Практическая метафизика - [22]
Наконец, третье и последнее условие, без которого немыслимо само понятие игры, — отсутствие всякого принуждения извне, полная свобода воли. Заставить играть! — само сочетание этих слов кажется нелепостью. Привести какой-либо пример игры, отравленной принуждением, очень трудно именно потому, что он почти не встречается в жизни. Разве что мрачные летописи последней войны хранят в себе упоминание о чем-то подобном — "матч под дулами пистолетов", — и какой-то особой зловещести исполнено для нас это изощренное надругательство над самим духом свободы. В нормальных же условиях мы не только не в силах вообразить себе кого-нибудь играющим в силу чьего-то приказа, но из опыта знаем, насколько безрадостной будет всякая игра с тем, кто не отдается ей с той же самозабвенной страстью и энергией, как мы сами. Можно представить себе, конечно, тирана на троне или тирана в коротких штанишках — балованного ребенка, — заставляющих окружающих проигрывать себе раз за разом; но и они приходят в великую ярость, когда им поддаются слишком заметно. Обычно же, если мы, помирая со скуки, пытаемся, за неимением равного, побудить к игре кого-то слабейшего, мы невольно прибегаем к уступкам: жертвуем заранее шахматную ладью, снимаем сапоги, если противная команда футболистов играет босиком, мы хотим пробудить в них надежду и только через нее увлечь их свободную волю, ибо другой нам не надо. И оттого-то столь привлекательной испокон веков для нас остается та летающая и бегающая, плавающая и водоплавающая воля, что в свободе ее, в сопротивлении на пределе всех сил и всей хитрости мы так неколебимо уверены. Но при этом превратите охоту в труд, и перед вами окажется обычный рабочий рыболовной или китобойной флотилии, относящийся к своему делу не с большим азартом, чем рабочий любой другой профессии. Наоборот — один лишь фактор добровольности, свободы, сознание, что можно и не делать, способны превратить такие дела, как работа в огороде, окраска забора, ремонт автомобиля в радостное подобие игры, которой и предаются миллионы серьезных людей каждое воскресенье и каждый свободный вечер.
Попробуем же подвести первый итог нашим наблюдениям, собрать воедино все, что удалось пока выяснить относительно загадочных порывов воли.
Мы убедились, во-первых, что воля человека, даже обеспеченного всем необходимым для жизни, гаран-тированного от всяких опасностей, достигшего исполнения всех желаний, продолжает чего-то смутно желать, к чему-то тянуться, и назвали это свойство — томлением духа.
Во-вторых, перебирая все дела, какие делаются под солнцем, все целенаправленные явления нашей воли в поступках, мы вынуждены были признать, что ни одна из целей, будучи достигнутой, не может дать полного и окончательного удовлетворения, что дух находит временное утоление лишь в процессе достижения; достигнув же цели, он вскоре с тоской начинает озираться в поисках новой.
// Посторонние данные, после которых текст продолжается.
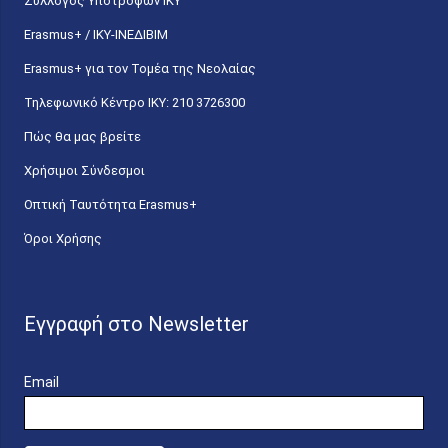
Σύλλογος Υποτρόφων ΙΚΥ
Erasmus+ / ΙΚΥ-ΙΝΕΔΙΒΙΜ
Erasmus+ για τον Τομέα της Νεολαίας
Τηλεφωνικό Κέντρο IKY: 210 3726300
Πώς θα μας βρείτε
Χρήσιμοι Σύνδεσμοι
Οπτική Ταυτότητα Erasmus+
Όροι Χρήσης
Εγγραφή στο Newsletter
Email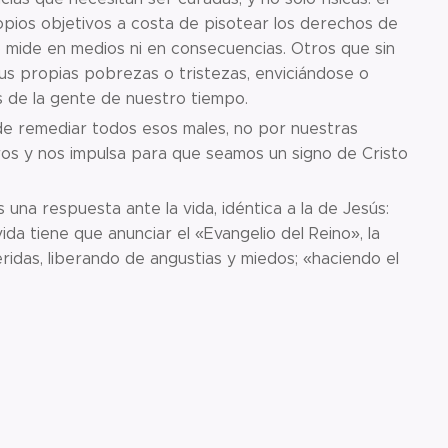
pios objetivos a costa de pisotear los derechos de
 mide en medios ni en consecuencias. Otros que sin
sus propias pobrezas o tristezas, enviciándose o
de la gente de nuestro tiempo.
de remediar todos esos males, no por nuestras
ros y nos impulsa para que seamos un signo de Cristo
una respuesta ante la vida, idéntica a la de Jesús:
ida tiene que anunciar el «Evangelio del Reino», la
ridas, liberando de angustias y miedos; «haciendo el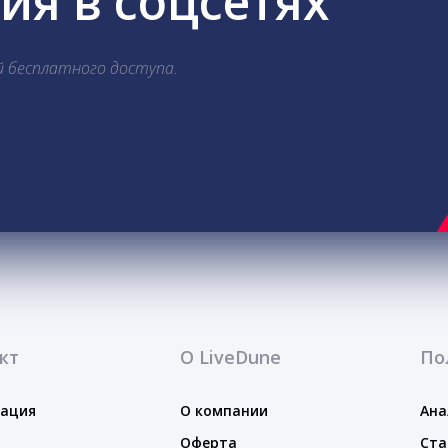
я в соцсетях
й бесплатного доступа.
кт
О LiveDune
По
тация
О компании
Ана
Оферта
Ста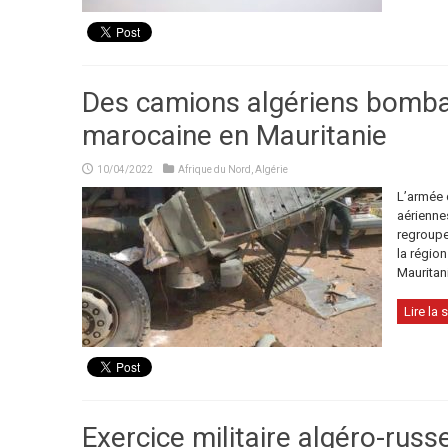
Des camions algériens bombar
marocaine en Mauritanie
10/04/2022
Afrique du Nord
,
Algérie
L’armée d
aérienne
regroupe
la région
Mauritan
Lire la s
Exercice militaire algéro-ru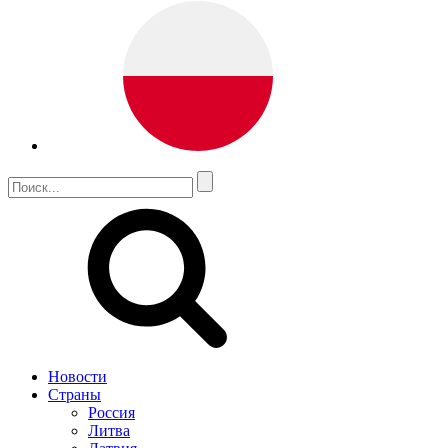
Новости
Страны
Россия
Литва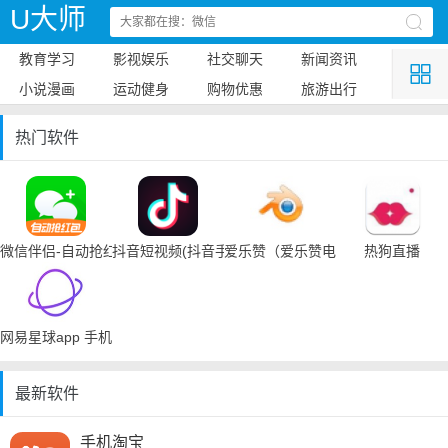
U大师
教育学习
影视娱乐
社交聊天
新闻资讯
小说漫画
运动健身
购物优惠
旅游出行
热门软件
微信伴侣-自动抢红包
抖音短视频(抖音手机下载)
爱乐赞（爱乐赞电脑手机下载）
热狗直播
网易星球app 手机下载
最新软件
手机淘宝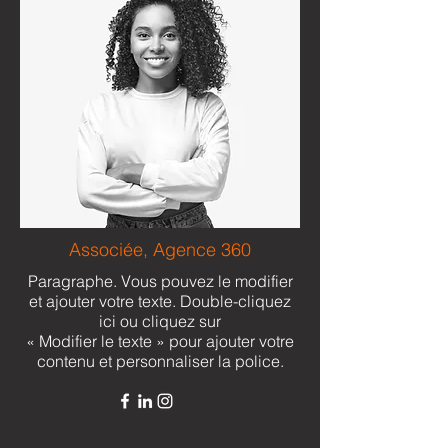
Associée, Agence 360
Paragraphe. Vous pouvez le modifier
et ajouter votre texte. Double-cliquez
ici ou cliquez sur
« Modifier le texte » pour ajouter votre
contenu et personnaliser la police.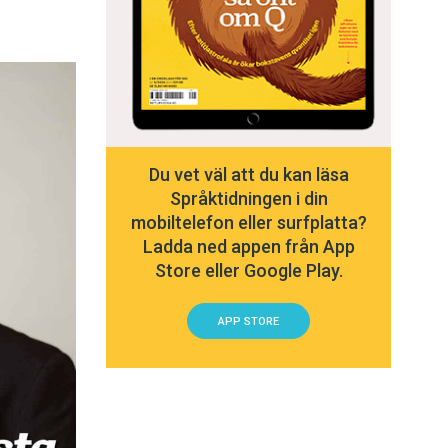
Du vet väl att du kan läsa
Språktidningen i din
mobiltelefon eller surfplatta?
Ladda ned appen från App
Store eller Google Play.
APP STORE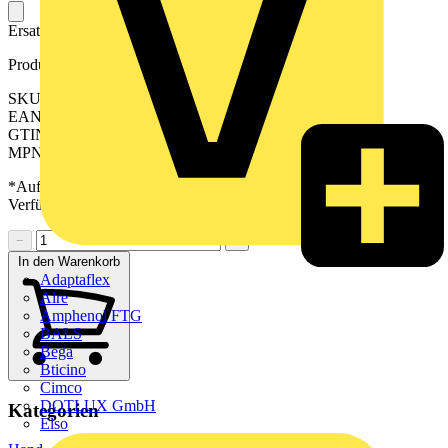
Ersatzteil für Crimpwerkzeug.
Produktkennzeichen
SKU: 2571490000
EAN: 04050118582116
GTIN: 04050118582116
MPN: ERTE KLBC SPX 16
*Auf Anfrage verfügbar - bitte in den Warenkorb legen, um
Verfügbarkeit zu prüfen
−
+
In den Warenkorb
Adaptaflex
Alre
Amphenol FTG
BALS
Bega
Bticino
Cimco
DOTLUX GmbH
Kategorien
Elso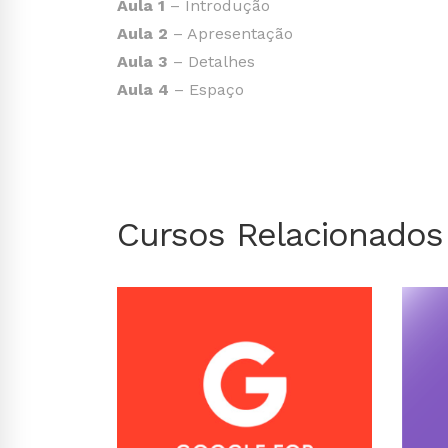
Aula 1
– Introdução
Aula 2
– Apresentação
Aula 3
– Detalhes
Aula 4
– Espaço
Cursos Relacionados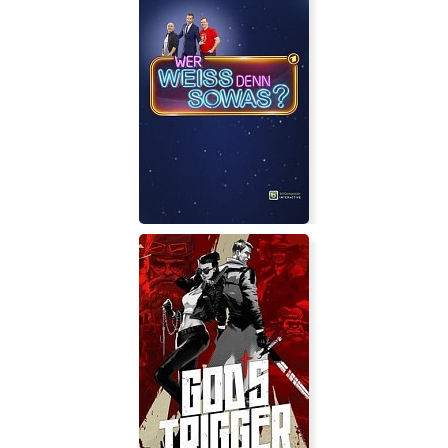
Dino Crisis: Classic REbirth
Wer weiß denn sowas? - Das Spiel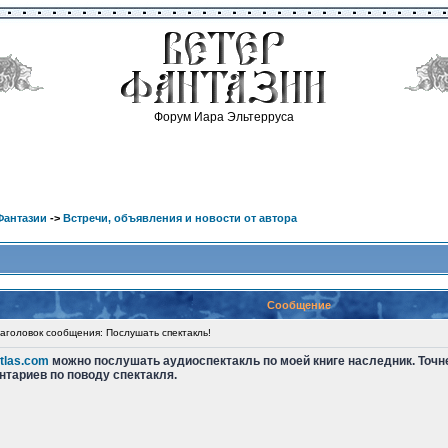
Форум Иара Эльтерруса
Фантазии
->
Встречи, объявления и новости от автора
Сообщение
головок сообщения: Послушать спектакль!
atlas.com
можно послушать аудиоспектакль по моей книге наследник. Точнее
тариев по поводу спектакля.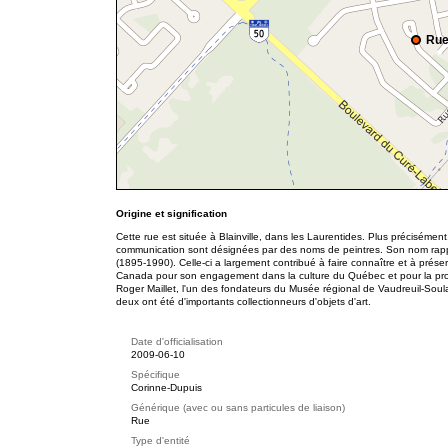
Rue
Origine et signification
Cette rue est située à Blainville, dans les Laurentides. Plus précisément
communication sont désignées par des noms de peintres. Son nom rappell
(1895-1990). Celle-ci a largement contribué à faire connaître et à préser
Canada pour son engagement dans la culture du Québec et pour la promo
Roger Maillet, l'un des fondateurs du Musée régional de Vaudreuil-Soul
deux ont été d'importants collectionneurs d'objets d'art.
Date d'officialisation
2009-06-10
Spécifique
Corinne-Dupuis
Générique (avec ou sans particules de liaison)
Rue
Type d'entité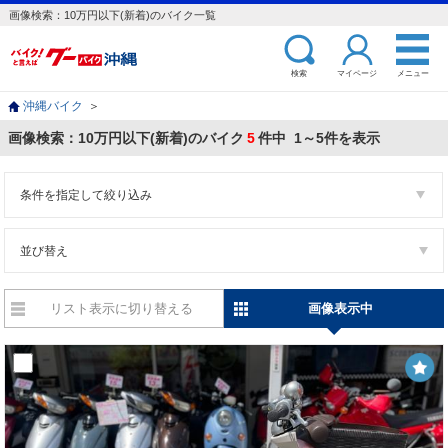
画像検索：10万円以下(新着)のバイク一覧
検索
マイページ
メニュー
沖縄バイク
＞
画像検索：10万円以下(新着)のバイク
5
件中 1～5件を表示
条件を指定して絞り込み
並び替え
リスト表示に切り替える
画像表示中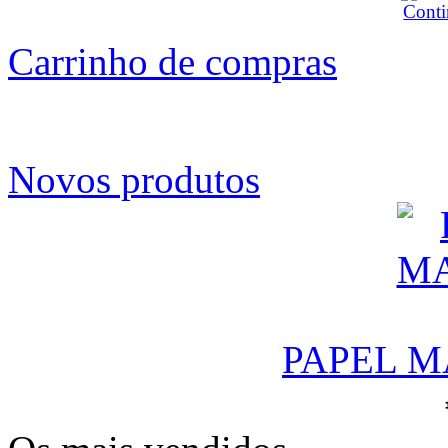
Carrinho de compras
Novos produtos
PAPEL M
Затем нам стало ясно, что нет такой вещи, которая не могла бы сделаться для воли объектом, целью устремлений — и мы застыли в растерянности перед столь удручающей бессвязностью и многообразием.
Однако, присмотревшись внимательнее к тем устремлениям воли, в процессе которых томящийся дух находит свое временное утоление, мы обнаружили огромную область устремлений в пустоту, то есть таких, в которых целью или объектом служат отнюдь не вещи или предметы из мира явлений. Причем эта область не какая-нибудь патология или исключительная особенность нескольких индивидуумов, но всем известная и каждому человеку присущая способность — способность к игре.
Уясняя себе свойства этого странного феномена, закономерности, общие всякой игре, мы убедились, что понятие цели можно сохранить и здесь, однако не в обычном, а только в метафизическом смысле. Воля некоего не-Я, подлежащая преодолению, — вот, что является целью устремлений нашей воли в игре.
Далее обнаружилось, что отнюдь не всякая воля не-Я может сделаться такой целью, но лишь та, относительно которой у нас нет абсолютной уверенности в победе, а есть лишь надежда на нее.
Наконец, непременным условием игры мы признали то, чтобы воля сознавала себя в ней свободною от всякого принуждения.
Так что, если бы нам было предложено сформулировать теперь в общем виде условия для того частного случая утоления томящегося духа, жаждущей воли, которое обнаруживает себя в игре, мы должны были бы сказать так:
Там, где наша свободная воля, направляемая лишь непреложными правилами игры, приходит в соприкосновение с волей не-Я, по отношению к которой у нас является надежда на победу, там мы с радостной готовностью, напрягая все физические и духовные силы, устремляемся на преодоление этой чужой воли, и в процессе преодоления наш томящийся дух достигает такой степени удовлетворения, которая, с точки зрения разума, понятий пользы или корысти, совершенно несоизмерима с достигнутым результатом.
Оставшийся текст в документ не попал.